Rugir.

A Lua reflecte o brilho de cada azulejo que piso, debaixo do céu roxo. Pé ante pé, cravo-me no chão, na brutalidade da besta em que me tornei. Foram velas rezadas a preces por responder. Fujo das memórias que me querem exorcizar destes nojos - como pérolas de luz que não purificam o doente. O sol põe-se numa nova sombra de vermelho que reluz no sangue e suor por onde nadamos. A passagem adiante fecha-se por entre derradeiros espasmos vitais. Os meus uivos cantam arrepios na tua espinha.

Escapar à luxúria e à vaidade levou uma vida. Decidi elevar erros a dogmas e deificar ícones de guerra. Agora arruíno-me. Quem fica, rima lamurias, grita "porquê" e deixa escoar o significado à vida. As últimas estrelas de um tanque de guerra são memórias vivas e assombrosas de heroísmo e belicismo. Os enfermos antepõem a morte à paranóia. Ninguém vive para ser uma lasca de carne. O último rugido foi um réquiem lacrimoso.

Aqui ninguém quer viver a verdade - todos se tapam em pequenas fantasias loucas. Não quero estar aqui, não quero morrer, não quero estar aqui. No fundo flutuamos um iate em busca do iceberg que nos vai afundar. Só queremos partir para não alargar o medo. Um a um, afogam-se em chumbo e lágrimas enquanto me escondo por entre os joelhos. O tempo corrói.

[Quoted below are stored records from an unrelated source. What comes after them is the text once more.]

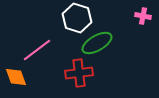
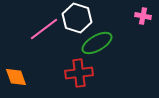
pink line: moved 7 px right, 21 px up
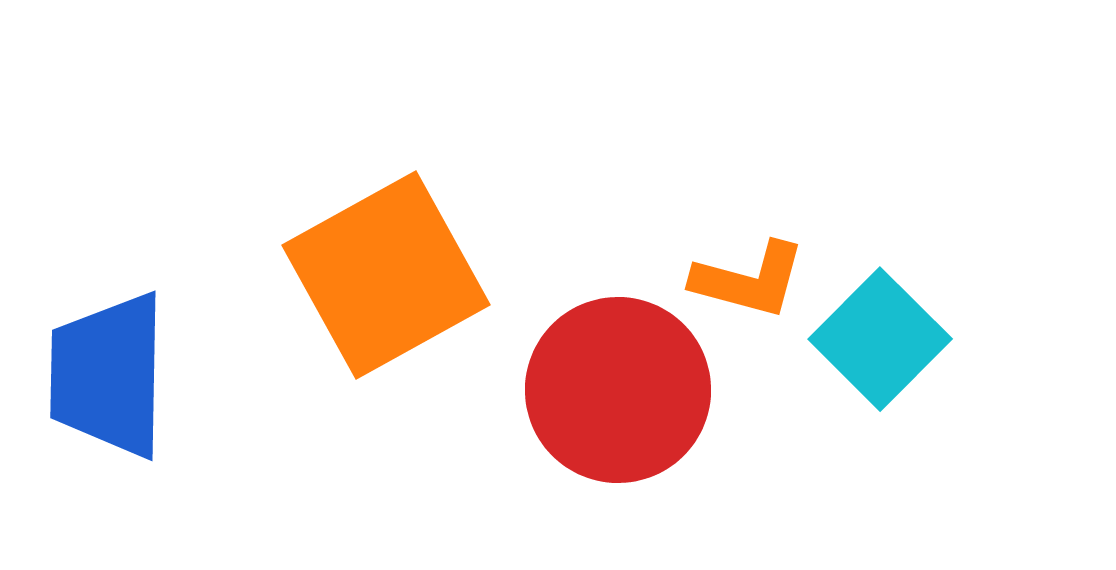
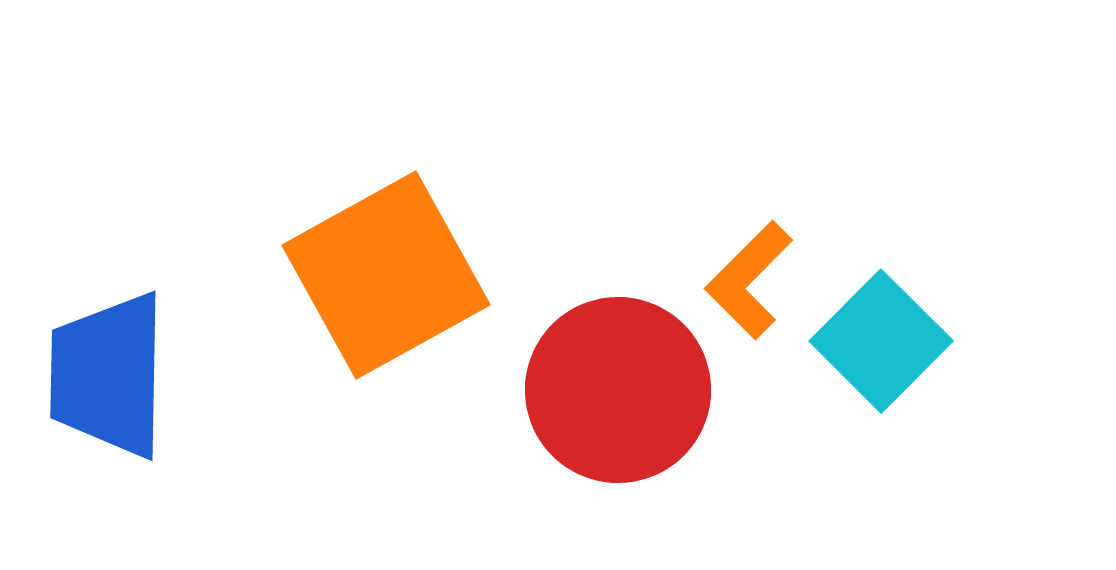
orange L-shape: rotated 120 degrees clockwise
cyan square: moved 1 px right, 2 px down
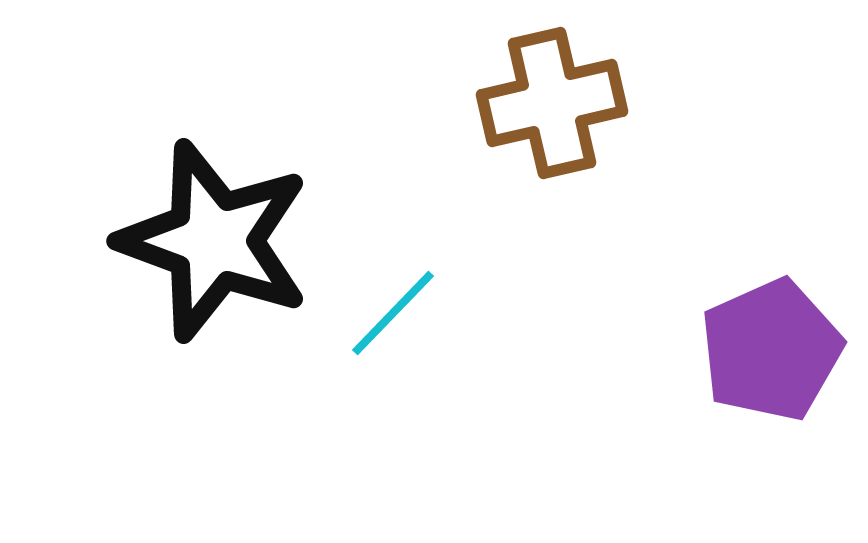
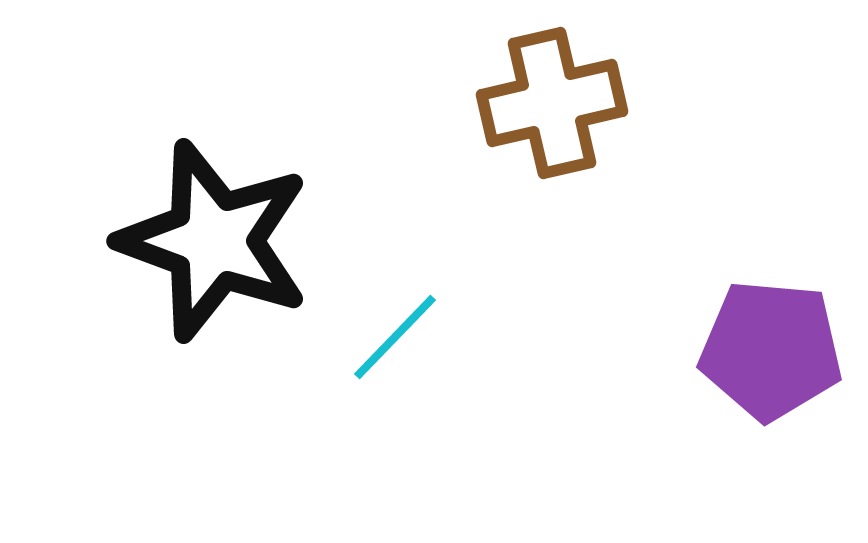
cyan line: moved 2 px right, 24 px down
purple pentagon: rotated 29 degrees clockwise
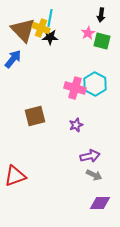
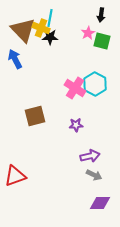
blue arrow: moved 2 px right; rotated 66 degrees counterclockwise
pink cross: rotated 15 degrees clockwise
purple star: rotated 16 degrees clockwise
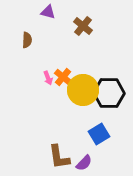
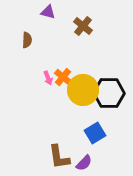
blue square: moved 4 px left, 1 px up
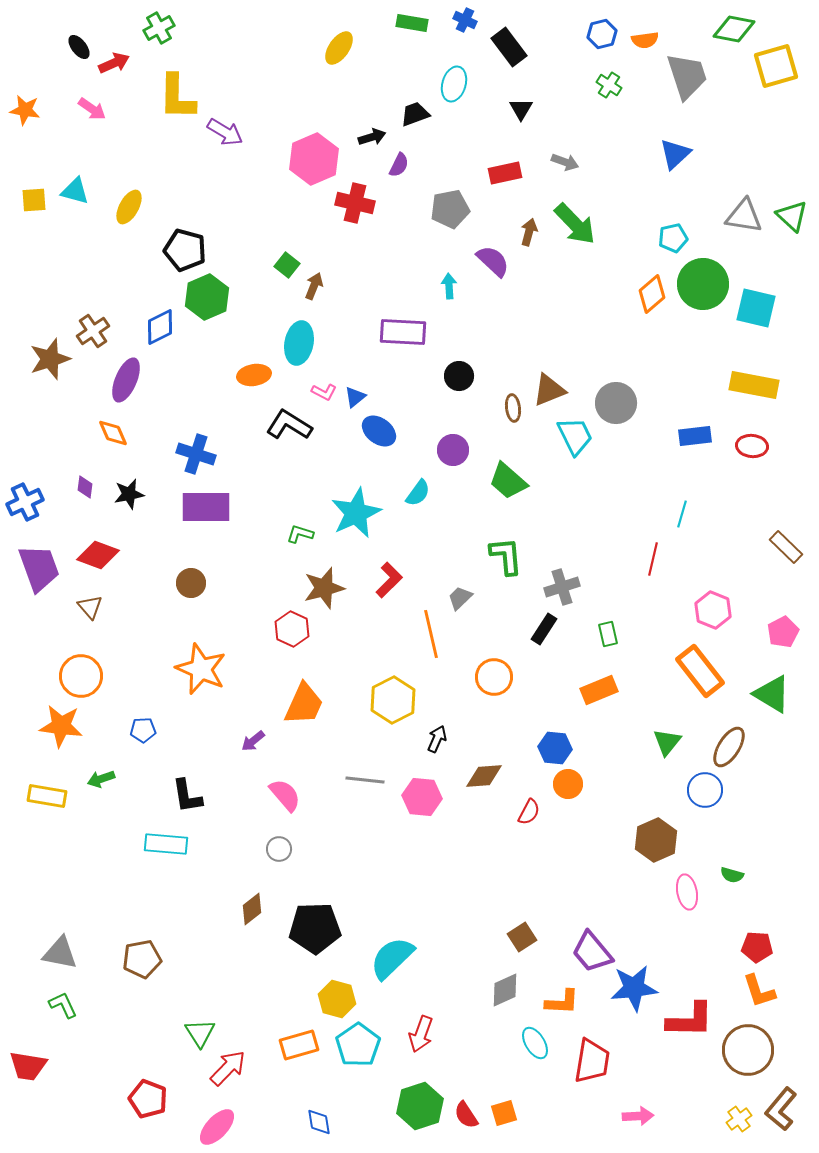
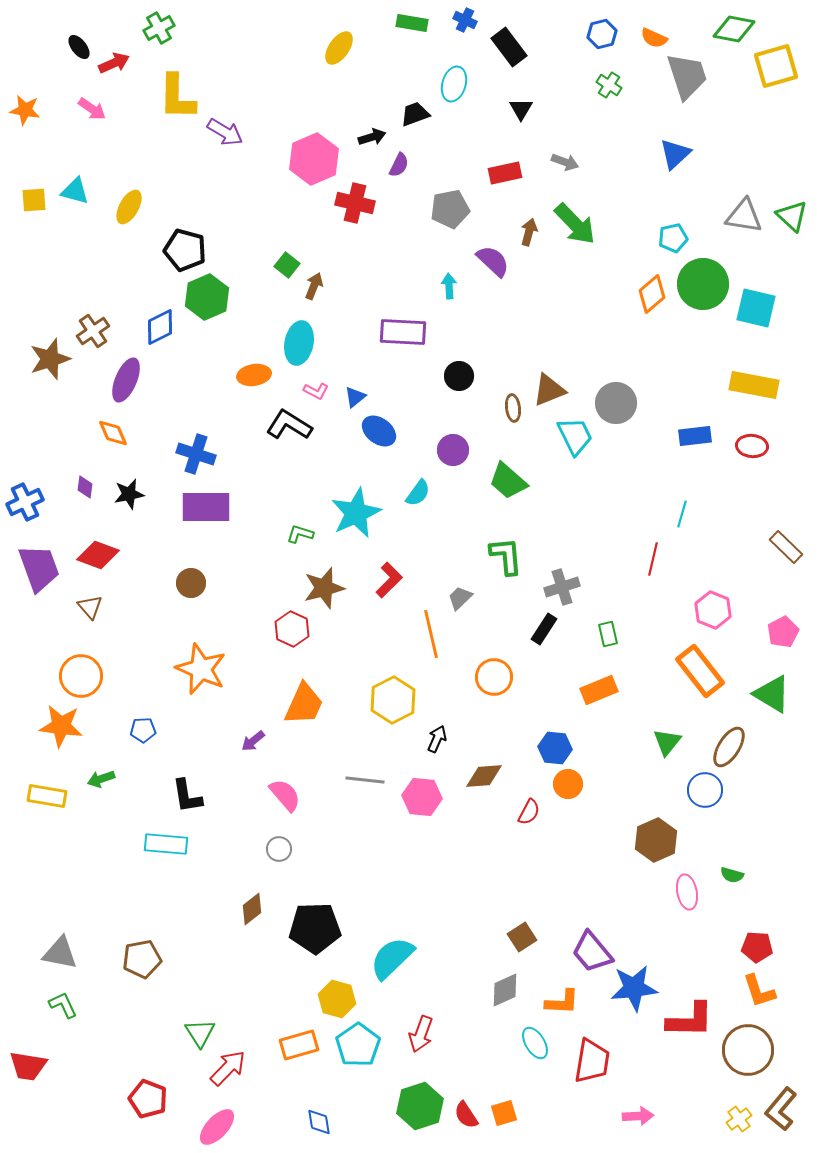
orange semicircle at (645, 40): moved 9 px right, 2 px up; rotated 32 degrees clockwise
pink L-shape at (324, 392): moved 8 px left, 1 px up
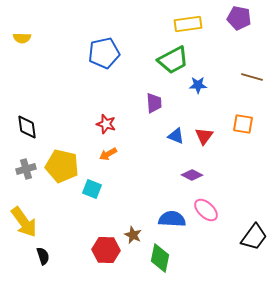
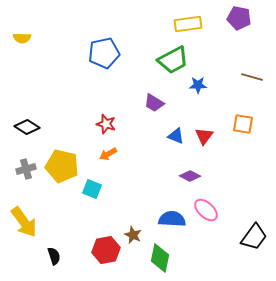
purple trapezoid: rotated 125 degrees clockwise
black diamond: rotated 50 degrees counterclockwise
purple diamond: moved 2 px left, 1 px down
red hexagon: rotated 12 degrees counterclockwise
black semicircle: moved 11 px right
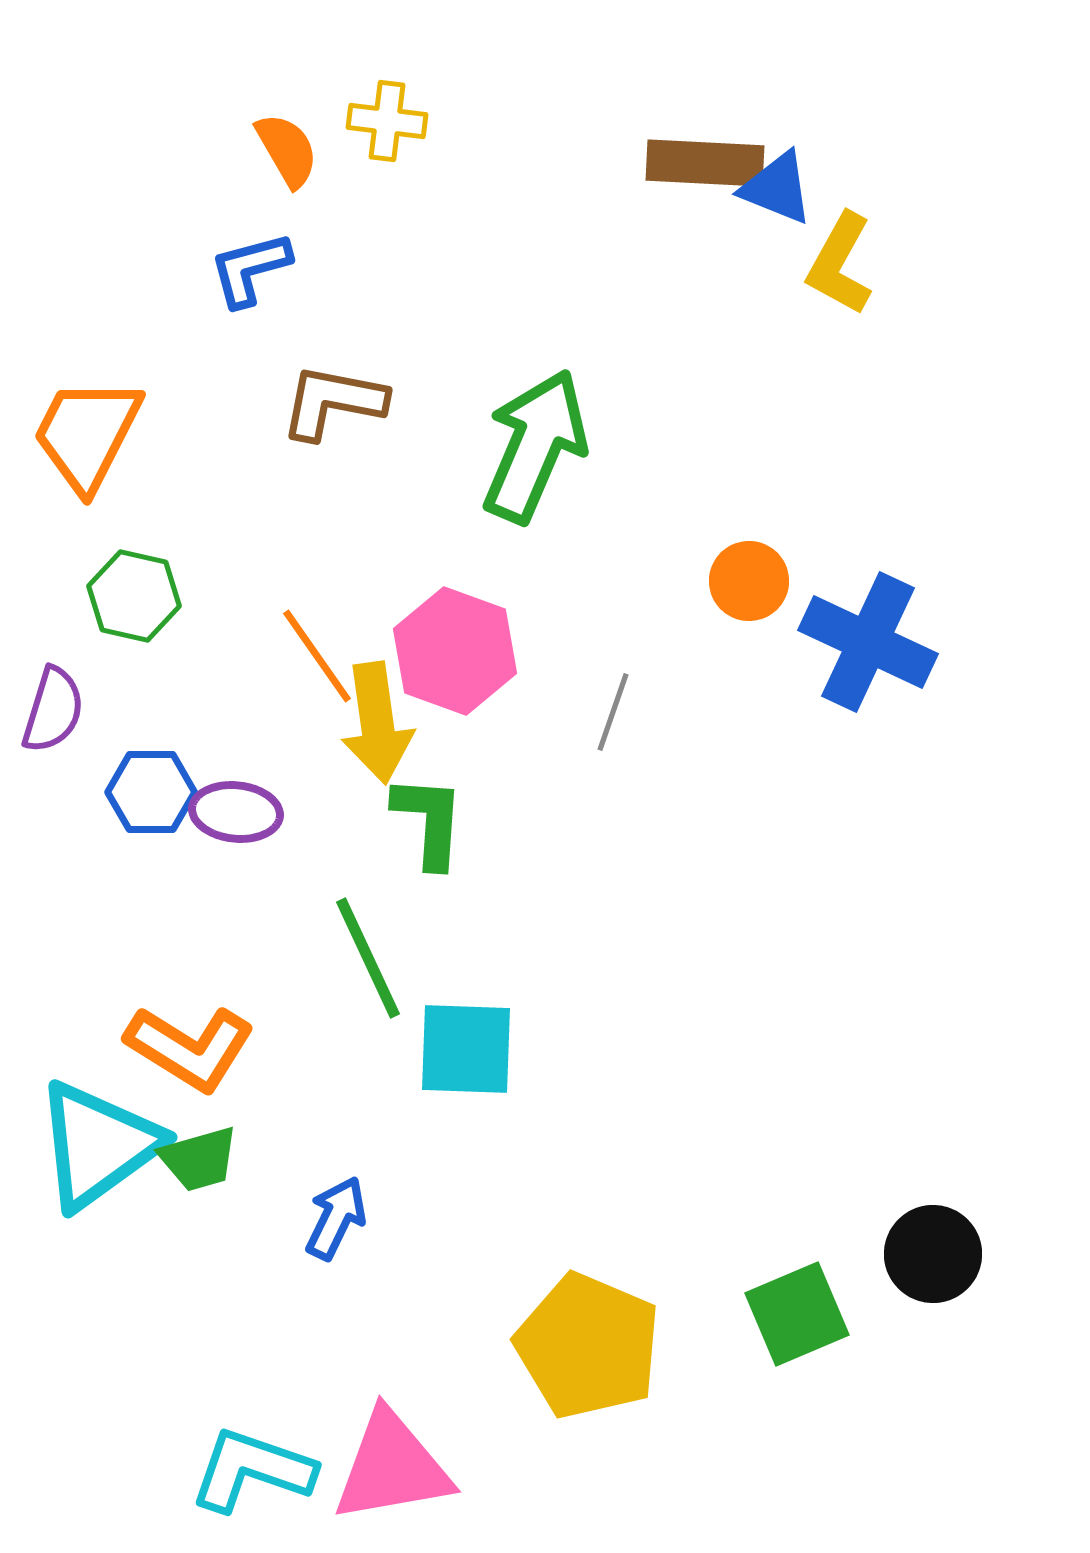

Matam-se para fugir ao peso da cruz, porque o sangue derramado na mente é mais pesado. Eu estou aqui, a escrever uma história e a regar campas plantadas com sangue. Um bouquet de beijos que se tornam em lanças e espadas assim que rejeitado - e é assim que se cria uma besta. A guerra terá um fim - quando os poucos que sobrarem cansados morrerem ao som do tiro que lhes derrame o resto da capacidade. Mais um rugido para que fujas do que não querias que eu fosse - agora és um alívio para soldados sem salvação.

A beleza morre, a beleza muda e nem existe. O mundo é um belicismo curto. A cada justificação tornamo-nos cobardes de espírito. Não existimos por motivos nem temos de inventar, vivemos para ser as bestas que somos e esperar ser alimentadas. A inteligência é uma mentira e cada inovação, uma trapaça. Na maior das simplicidades, viver é sinónimo de morrer.

E como tudo acaba, também o sol se levanta. Os gritos findam indistintamente ao mesmo tempo - mas todos acabamos enterrados. Fiquei agarrado à minha chave enquanto rugia que nem um lobo cuja Lua cheia era a aurora do dia, um cão que uiva ao Sol e mente à noite. Ao menos mantenho-me vivo no meio da putrefacção. Houve quem se matasse por existir. Espelho negativo, violado por si mesmo - não reflectes a cara que queres ter mas o que o coração mais desejas.

A simular a verdade iludi a mentira. Já faz muito tempo desde que aparecia, há já dois anos que não argumento e desta vez eu não saio daqui sem ti. Eu não ria de piadas e a vingança foi o pânico. Disseste-me que não paravas de pensar em mim (sem saber se era bom ou mau) e que a desilusão foi maior que a ilusão que criei em ti. Mas eu vejo o teu coração - e sou eu, o teu nome é que é caos.